— Extract provided —
-------
# Lower Bound of the Lifespan of the Solution to Systems of Quasi-linear   Wave Equations with Multiple Propagation Speeds

**Authors:** Akira Hoshiga

arXiv: 1706.09127 · 2017-06-29

## TL;DR

This paper investigates the lifespan of solutions to 2D systems of quasi-linear wave equations with multiple speeds, especially when cubic nonlinearities do not satisfy the strong null-condition, using advanced energy and estimate techniques.

## Contribution

It provides a lower bound on the lifespan of solutions when the strong null-condition is not met, extending understanding of solution longevity in complex wave systems.
-------
— Supplied records —
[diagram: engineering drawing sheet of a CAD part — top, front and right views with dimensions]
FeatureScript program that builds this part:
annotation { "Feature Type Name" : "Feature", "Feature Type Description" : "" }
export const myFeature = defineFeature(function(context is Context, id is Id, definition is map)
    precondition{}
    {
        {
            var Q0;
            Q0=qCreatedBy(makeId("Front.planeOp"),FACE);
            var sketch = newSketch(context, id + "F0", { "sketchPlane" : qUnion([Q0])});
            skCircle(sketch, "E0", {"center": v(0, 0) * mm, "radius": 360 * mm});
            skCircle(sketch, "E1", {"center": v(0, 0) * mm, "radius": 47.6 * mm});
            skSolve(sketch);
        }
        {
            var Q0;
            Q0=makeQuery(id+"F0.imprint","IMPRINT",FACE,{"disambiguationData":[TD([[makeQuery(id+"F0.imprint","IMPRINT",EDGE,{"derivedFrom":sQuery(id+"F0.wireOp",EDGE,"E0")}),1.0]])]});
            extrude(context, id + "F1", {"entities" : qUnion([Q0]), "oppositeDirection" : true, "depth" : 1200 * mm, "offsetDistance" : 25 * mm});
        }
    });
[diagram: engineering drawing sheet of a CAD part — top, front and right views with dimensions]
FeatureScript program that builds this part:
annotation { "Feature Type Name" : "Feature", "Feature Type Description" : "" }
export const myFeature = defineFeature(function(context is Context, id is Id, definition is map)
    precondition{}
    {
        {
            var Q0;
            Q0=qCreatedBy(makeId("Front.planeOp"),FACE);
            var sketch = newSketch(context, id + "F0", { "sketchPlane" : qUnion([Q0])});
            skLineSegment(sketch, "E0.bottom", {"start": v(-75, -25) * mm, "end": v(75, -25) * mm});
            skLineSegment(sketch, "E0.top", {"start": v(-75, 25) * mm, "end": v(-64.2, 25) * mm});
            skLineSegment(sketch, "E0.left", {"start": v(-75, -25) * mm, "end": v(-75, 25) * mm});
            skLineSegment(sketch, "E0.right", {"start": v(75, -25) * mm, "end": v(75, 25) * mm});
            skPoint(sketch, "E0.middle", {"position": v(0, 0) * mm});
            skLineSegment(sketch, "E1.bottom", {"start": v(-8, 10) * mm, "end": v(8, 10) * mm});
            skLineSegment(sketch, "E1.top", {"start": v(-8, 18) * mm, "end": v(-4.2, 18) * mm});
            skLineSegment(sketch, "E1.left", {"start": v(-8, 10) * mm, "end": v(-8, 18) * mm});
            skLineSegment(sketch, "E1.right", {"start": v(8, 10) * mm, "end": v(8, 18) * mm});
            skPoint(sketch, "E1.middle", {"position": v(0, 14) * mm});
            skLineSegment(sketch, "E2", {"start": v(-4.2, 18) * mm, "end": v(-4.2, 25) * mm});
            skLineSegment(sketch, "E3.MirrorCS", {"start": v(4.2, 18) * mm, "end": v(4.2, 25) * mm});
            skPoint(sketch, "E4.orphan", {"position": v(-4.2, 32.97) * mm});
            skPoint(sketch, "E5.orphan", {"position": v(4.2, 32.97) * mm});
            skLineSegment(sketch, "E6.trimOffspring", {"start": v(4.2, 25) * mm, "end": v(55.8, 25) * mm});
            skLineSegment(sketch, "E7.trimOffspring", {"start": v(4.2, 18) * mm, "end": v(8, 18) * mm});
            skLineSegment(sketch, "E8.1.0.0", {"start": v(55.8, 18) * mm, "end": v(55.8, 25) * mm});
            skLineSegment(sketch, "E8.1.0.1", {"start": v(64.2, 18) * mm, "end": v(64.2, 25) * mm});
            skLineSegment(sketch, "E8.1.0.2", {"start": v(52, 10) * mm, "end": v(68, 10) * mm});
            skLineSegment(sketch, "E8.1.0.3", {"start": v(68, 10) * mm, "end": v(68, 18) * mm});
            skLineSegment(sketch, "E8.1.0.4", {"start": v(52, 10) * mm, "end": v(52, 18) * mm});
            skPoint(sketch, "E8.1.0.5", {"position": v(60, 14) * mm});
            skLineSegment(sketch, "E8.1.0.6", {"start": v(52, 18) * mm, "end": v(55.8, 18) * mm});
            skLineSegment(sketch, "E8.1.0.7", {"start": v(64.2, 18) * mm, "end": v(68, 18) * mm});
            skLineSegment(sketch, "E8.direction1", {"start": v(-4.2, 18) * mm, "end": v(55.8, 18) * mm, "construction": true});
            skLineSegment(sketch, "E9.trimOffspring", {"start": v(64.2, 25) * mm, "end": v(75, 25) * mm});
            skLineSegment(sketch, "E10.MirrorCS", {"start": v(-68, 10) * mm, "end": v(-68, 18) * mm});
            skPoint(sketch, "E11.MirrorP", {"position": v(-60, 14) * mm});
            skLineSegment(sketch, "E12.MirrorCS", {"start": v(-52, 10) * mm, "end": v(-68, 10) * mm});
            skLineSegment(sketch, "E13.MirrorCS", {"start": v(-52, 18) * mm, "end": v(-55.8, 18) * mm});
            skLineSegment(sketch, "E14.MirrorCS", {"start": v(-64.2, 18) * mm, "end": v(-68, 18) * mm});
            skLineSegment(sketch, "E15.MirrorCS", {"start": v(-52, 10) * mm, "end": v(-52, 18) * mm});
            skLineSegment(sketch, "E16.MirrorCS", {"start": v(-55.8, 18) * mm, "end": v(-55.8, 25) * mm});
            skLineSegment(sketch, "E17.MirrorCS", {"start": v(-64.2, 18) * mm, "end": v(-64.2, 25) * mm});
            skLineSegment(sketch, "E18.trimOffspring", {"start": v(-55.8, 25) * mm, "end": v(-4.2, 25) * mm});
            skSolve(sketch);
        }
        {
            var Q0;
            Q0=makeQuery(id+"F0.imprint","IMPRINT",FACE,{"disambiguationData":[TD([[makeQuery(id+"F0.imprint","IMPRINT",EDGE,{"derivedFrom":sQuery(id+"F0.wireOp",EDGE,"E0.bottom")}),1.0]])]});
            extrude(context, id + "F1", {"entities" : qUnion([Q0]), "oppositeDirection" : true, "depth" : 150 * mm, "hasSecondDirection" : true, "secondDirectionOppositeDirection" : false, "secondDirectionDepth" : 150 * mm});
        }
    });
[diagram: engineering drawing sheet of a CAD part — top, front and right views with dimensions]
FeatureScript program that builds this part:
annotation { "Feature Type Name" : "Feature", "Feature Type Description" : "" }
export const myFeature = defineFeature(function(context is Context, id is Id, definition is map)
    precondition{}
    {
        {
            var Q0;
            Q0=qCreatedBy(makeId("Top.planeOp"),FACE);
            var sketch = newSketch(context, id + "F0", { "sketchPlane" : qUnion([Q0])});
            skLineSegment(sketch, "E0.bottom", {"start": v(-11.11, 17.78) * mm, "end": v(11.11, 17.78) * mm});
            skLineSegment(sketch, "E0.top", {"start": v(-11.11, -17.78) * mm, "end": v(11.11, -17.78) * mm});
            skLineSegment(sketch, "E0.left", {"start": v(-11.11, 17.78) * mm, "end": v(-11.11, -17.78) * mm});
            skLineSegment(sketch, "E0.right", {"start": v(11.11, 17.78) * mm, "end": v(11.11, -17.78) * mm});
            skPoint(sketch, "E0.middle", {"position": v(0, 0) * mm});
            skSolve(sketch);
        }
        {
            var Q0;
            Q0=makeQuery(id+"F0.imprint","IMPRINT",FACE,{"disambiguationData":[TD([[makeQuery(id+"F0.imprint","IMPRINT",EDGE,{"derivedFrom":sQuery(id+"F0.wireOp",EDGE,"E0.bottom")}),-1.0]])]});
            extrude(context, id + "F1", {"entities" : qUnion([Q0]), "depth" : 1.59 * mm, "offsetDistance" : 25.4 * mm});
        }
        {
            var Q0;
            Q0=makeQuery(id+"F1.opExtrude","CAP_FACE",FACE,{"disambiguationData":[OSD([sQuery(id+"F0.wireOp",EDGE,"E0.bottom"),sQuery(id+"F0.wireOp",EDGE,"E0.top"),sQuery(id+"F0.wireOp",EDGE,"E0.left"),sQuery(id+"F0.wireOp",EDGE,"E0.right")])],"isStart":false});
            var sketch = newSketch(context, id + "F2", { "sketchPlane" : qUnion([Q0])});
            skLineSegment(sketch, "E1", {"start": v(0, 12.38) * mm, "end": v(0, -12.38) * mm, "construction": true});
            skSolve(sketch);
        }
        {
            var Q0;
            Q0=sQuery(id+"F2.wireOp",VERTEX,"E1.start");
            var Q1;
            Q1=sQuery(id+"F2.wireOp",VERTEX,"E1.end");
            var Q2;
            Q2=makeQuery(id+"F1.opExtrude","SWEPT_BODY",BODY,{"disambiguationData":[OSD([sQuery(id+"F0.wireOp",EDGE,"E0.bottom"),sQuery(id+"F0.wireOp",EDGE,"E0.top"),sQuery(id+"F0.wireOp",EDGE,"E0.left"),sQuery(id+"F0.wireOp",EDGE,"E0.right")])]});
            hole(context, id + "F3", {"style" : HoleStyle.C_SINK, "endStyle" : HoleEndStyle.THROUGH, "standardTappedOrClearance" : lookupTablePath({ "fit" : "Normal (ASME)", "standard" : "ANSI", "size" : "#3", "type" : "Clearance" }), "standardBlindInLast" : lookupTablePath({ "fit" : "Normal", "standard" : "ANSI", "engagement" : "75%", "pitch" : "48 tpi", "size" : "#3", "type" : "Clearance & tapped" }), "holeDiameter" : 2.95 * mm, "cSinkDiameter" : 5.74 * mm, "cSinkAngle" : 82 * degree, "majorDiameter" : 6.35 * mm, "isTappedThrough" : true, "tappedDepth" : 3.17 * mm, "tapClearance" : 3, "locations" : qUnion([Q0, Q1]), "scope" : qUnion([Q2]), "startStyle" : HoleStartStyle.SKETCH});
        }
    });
-------
— Instruction 1 —
Echo a passage from the paper summary word for word. Begin at the words "# Lower Bound" and stop after "and estimate techniques.".
— Instruction 2 —
According to the paper summary, which condition do the cubic nonlinearities fail to satisfy?
— Instruction 3 —
Rewrite the paragraph of the paper summary that opens with "This paper investigates" as a shorter statement that keeps its main facts.
The records have no role in this work.

— Complete answer 1 —
# Lower Bound of the Lifespan of the Solution to Systems of Quasi-linear   Wave Equations with Multiple Propagation Speeds

**Authors:** Akira Hoshiga

arXiv: 1706.09127 · 2017-06-29

## TL;DR

This paper investigates the lifespan of solutions to 2D systems of quasi-linear wave equations with multiple speeds, especially when cubic nonlinearities do not satisfy the strong null-condition, using advanced energy and estimate techniques.

— Complete answer 2 —
The strong null-condition.

— Complete answer 3 —
Using energy and estimate techniques, the paper studies how long solutions last for 2D systems of quasi-linear wave equations with multiple speeds, particularly when cubic nonlinearities do not satisfy the strong null-condition.